Start of Source records

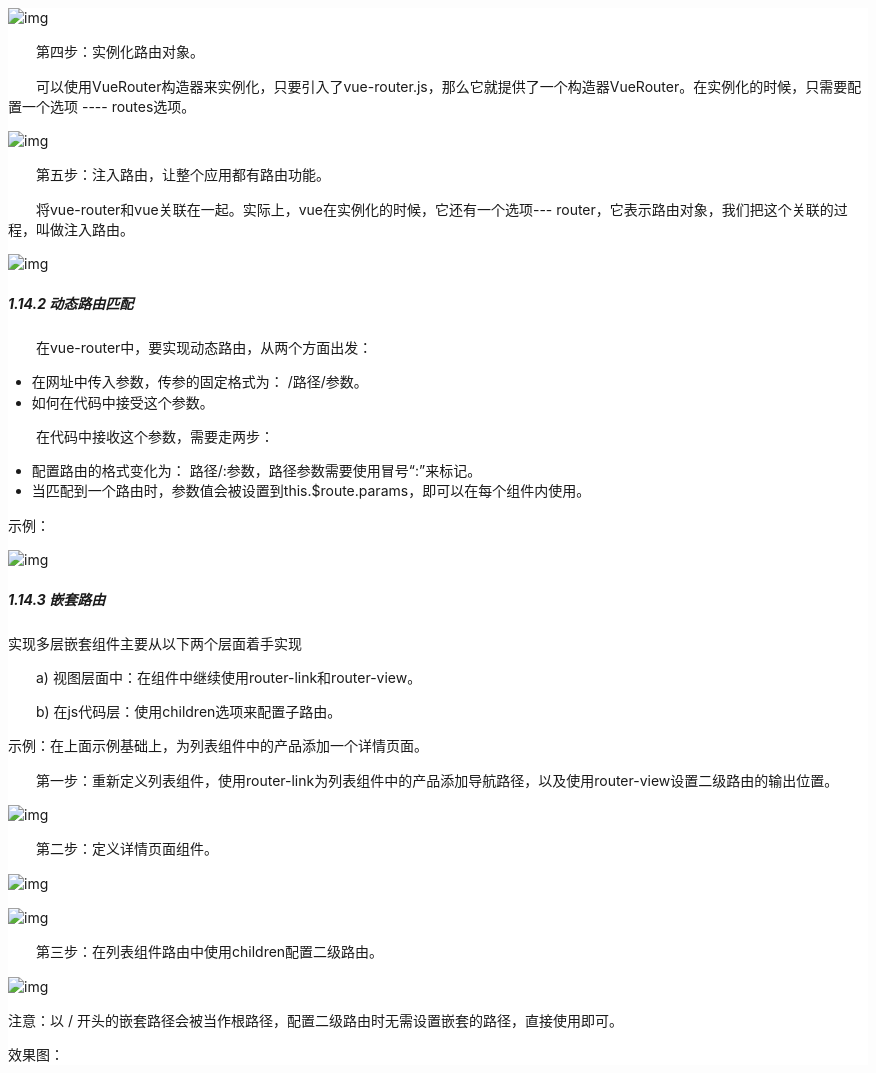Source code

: ![img](http://course.zhonghui.vip/training/doc/proj3/images/pic02/wps6.jpg)

　　第四步：实例化路由对象。

　　可以使用VueRouter构造器来实例化，只要引入了vue-router.js，那么它就提供了一个构造器VueRouter。在实例化的时候，只需要配置一个选项 ---- routes选项。

![img](http://course.zhonghui.vip/training/doc/proj3/images/pic02/wps7.jpg)

　　第五步：注入路由，让整个应用都有路由功能。

　　将vue-router和vue关联在一起。实际上，vue在实例化的时候，它还有一个选项--- router，它表示路由对象，我们把这个关联的过程，叫做注入路由。

![img](http://course.zhonghui.vip/training/doc/proj3/images/pic02/wps8.jpg)

##### 1.14.2 动态路由匹配

　　在vue-router中，要实现动态路由，从两个方面出发：

- 在网址中传入参数，传参的固定格式为： /路径/参数。
- 如何在代码中接受这个参数。

　　在代码中接收这个参数，需要走两步：

- 配置路由的格式变化为： 路径/:参数，路径参数需要使用冒号“:”来标记。
- 当匹配到一个路由时，参数值会被设置到this.$route.params，即可以在每个组件内使用。

示例：

![img](http://course.zhonghui.vip/training/doc/proj3/images/pic02/wps9.jpg)

##### 1.14.3 嵌套路由

实现多层嵌套组件主要从以下两个层面着手实现

　　a) 视图层面中：在组件中继续使用router-link和router-view。

　　b) 在js代码层：使用children选项来配置子路由。

示例：在上面示例基础上，为列表组件中的产品添加一个详情页面。

　　第一步：重新定义列表组件，使用router-link为列表组件中的产品添加导航路径，以及使用router-view设置二级路由的输出位置。

![img](http://course.zhonghui.vip/training/doc/proj3/images/pic02/wps10.jpg)

　　第二步：定义详情页面组件。

![img](http://course.zhonghui.vip/training/doc/proj3/images/pic02/wps11.jpg)

![img](http://course.zhonghui.vip/training/doc/proj3/images/pic02/wps12.jpg)

　　第三步：在列表组件路由中使用children配置二级路由。

![img](http://course.zhonghui.vip/training/doc/proj3/images/pic02/wps13.jpg)

注意：以 / 开头的嵌套路径会被当作根路径，配置二级路由时无需设置嵌套的路径，直接使用即可。

效果图：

End of Source records

Copy the material word for word from its start through the line containing "将vue-router和vu". Leave the pictures out of your copy.

— Answer for the task —
Source code

: ![img](http://course.zhonghui.vip/training/doc/proj3/images/pic02/wps6.jpg)

　　第四步：实例化路由对象。

　　可以使用VueRouter构造器来实例化，只要引入了vue-router.js，那么它就提供了一个构造器VueRouter。在实例化的时候，只需要配置一个选项 ---- routes选项。

![img](http://course.zhonghui.vip/training/doc/proj3/images/pic02/wps7.jpg)

　　第五步：注入路由，让整个应用都有路由功能。

　　将vue-router和vue关联在一起。实际上，vue在实例化的时候，它还有一个选项--- router，它表示路由对象，我们把这个关联的过程，叫做注入路由。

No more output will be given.